Personal information
- Full name: Hussein Sultan Mesaud Al Idrissy
- Date of birth: 23 September 1985 (age 40)
- Place of birth: Zuwarah, Libya
- Height: 1.73 m (5 ft 8 in)
- Position: Midfielder

Senior career*
- Years: Team / Apps / (Gls)
- 2004–2009: Aljazeera
- 2009–2011: Al Ahli Tripoli
- 2011–2013: ES Zarzis / 13 / (2)
- 2013–2015: Al-Ahly Benghazi

International career
- 2007–2010: Libya / 3 / (0)

= Hussein Al Idrissy =

Libyan footballer (born 1985)

Hussein Sultan Mesaud Al Idrissy (Arabic: حسين الإدريسي; born 23 September 1985) is a Libyan former professional footballer who played as a midfielder. He represented the Libya national team and played club football in Libya and Tunisia, most notably for ES Zarzis in the Tunisian Ligue Professionnelle 1.

==Early life==
Al Idrissy was born on 23 September 1985 in Zuwarah, Libya. He began his football career in Libya before moving abroad to continue his professional career.

==Club career==
Al Idrissy started his senior career with Aljazeera SC in 2004, where he played until 2009. He later joined Al Ahli Tripoli, one of Libya's prominent football clubs, where he played from 2009 to 2011.

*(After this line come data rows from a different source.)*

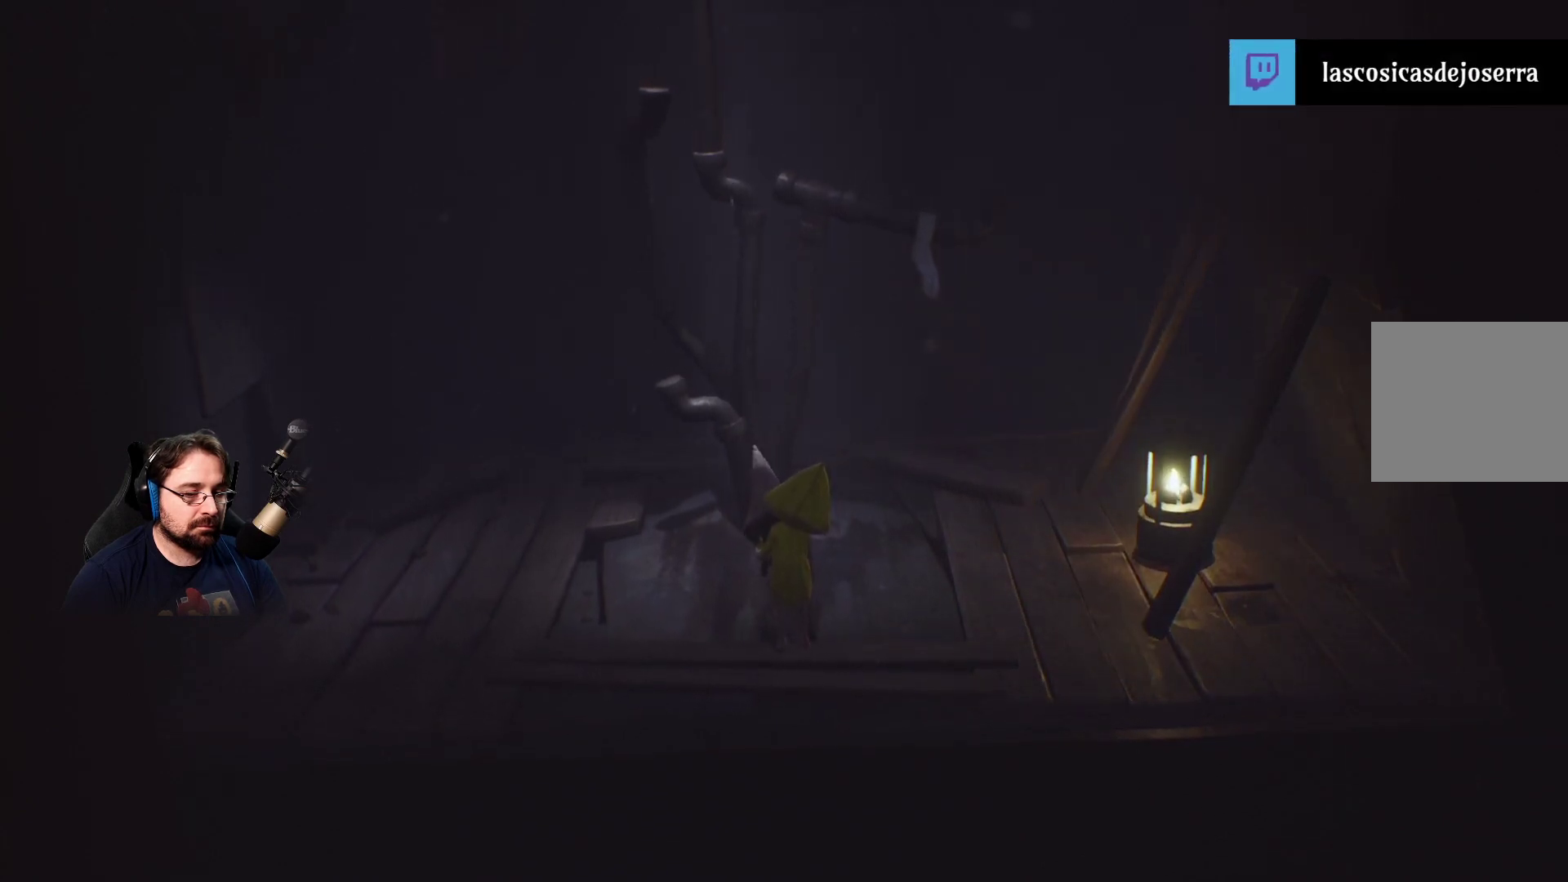
{"buttons": ["CROSS", "R2"], "left_stick": "center", "right_stick": "center", "events": [[200, "CROSS", "down"]]}
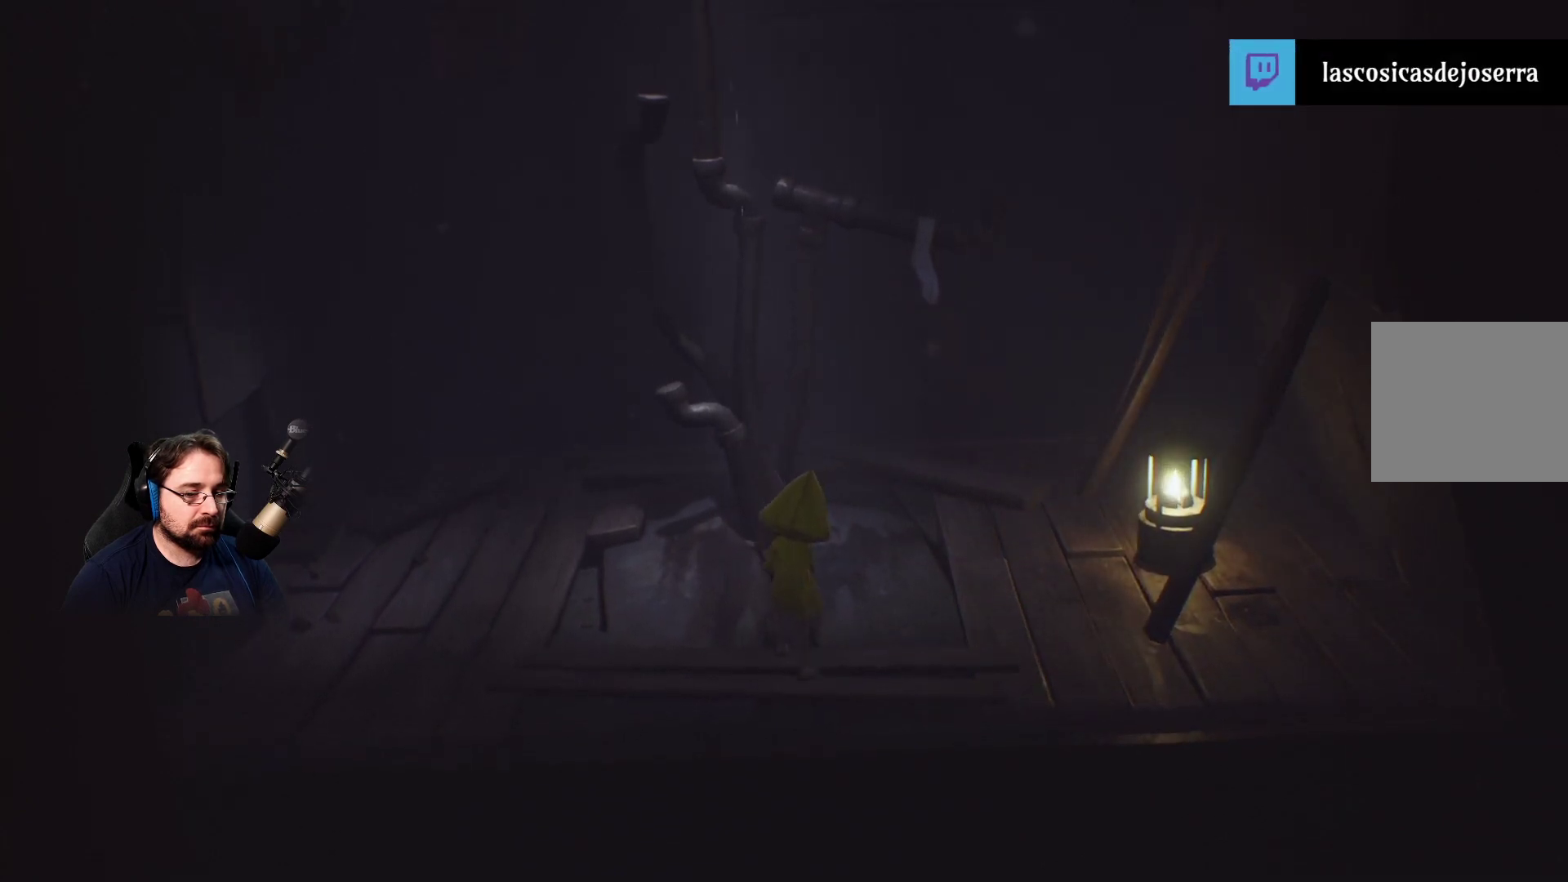
{"buttons": ["CROSS", "R2"], "left_stick": "center", "right_stick": "center", "events": []}
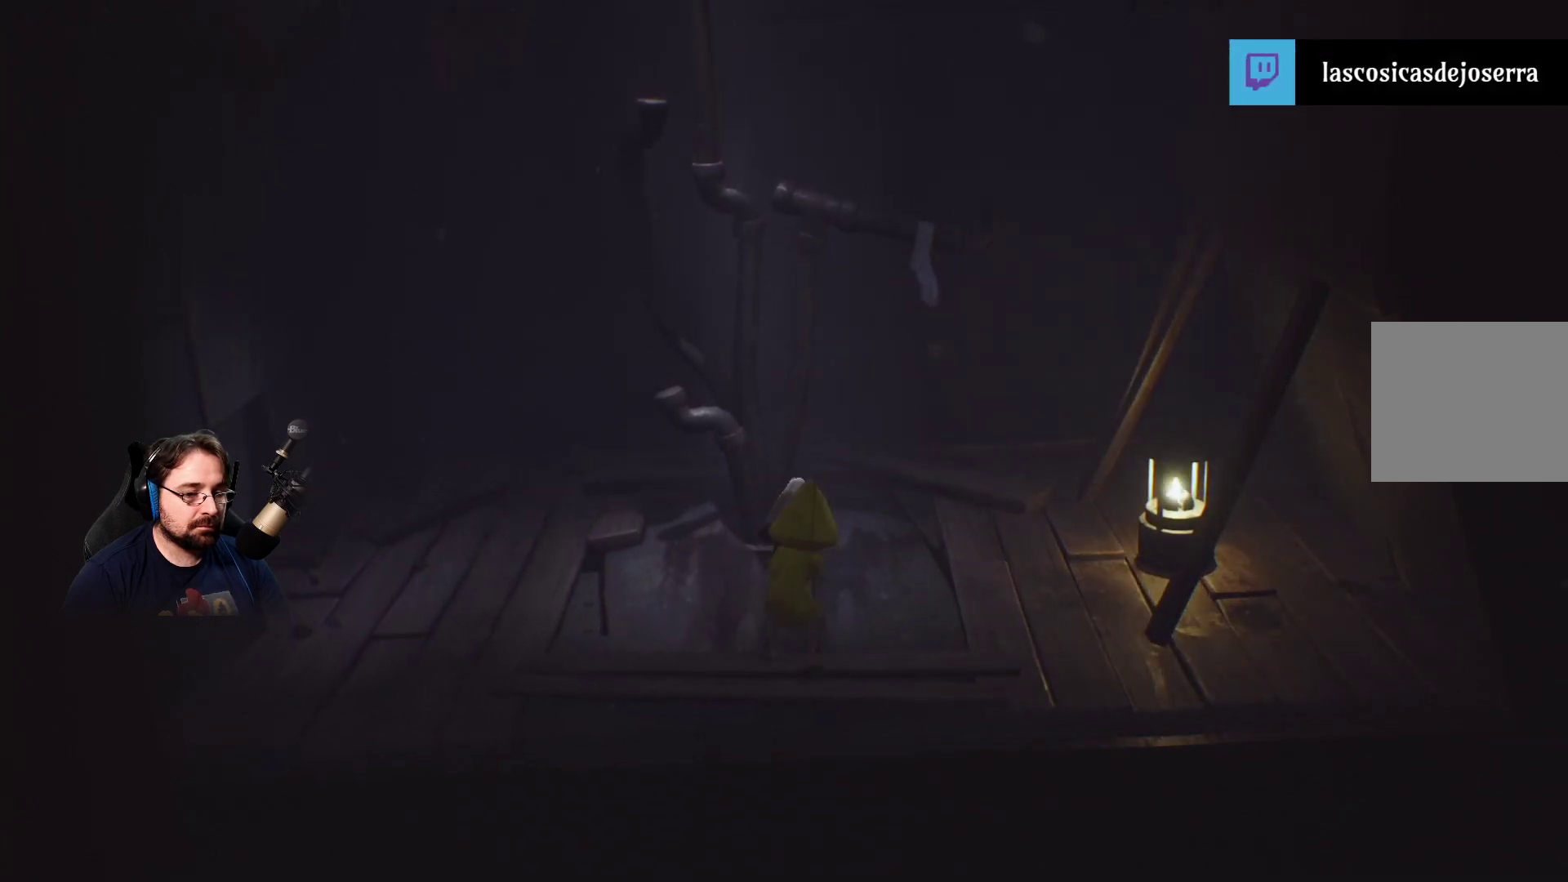
{"buttons": ["R2"], "left_stick": "center", "right_stick": "center", "events": [[267, "CROSS", "up"]]}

In 2011, Al Idrissy moved to Tunisia to join ES Zarzis. During his time with the club, he made 13 appearances and scored two goals in the Tunisian Ligue Professionnelle 1.

He returned to Libya in 2013, joining Al-Ahly Benghazi, where he played until 2015.

==International career==
Al Idrissy represented the Libya national team between 2007 and 2010. He made three international appearances and did not score any goals for the national side.

==Playing style==
Al Idrissy played primarily as a midfielder. His career included experience in both Libyan domestic football and the Tunisian top division.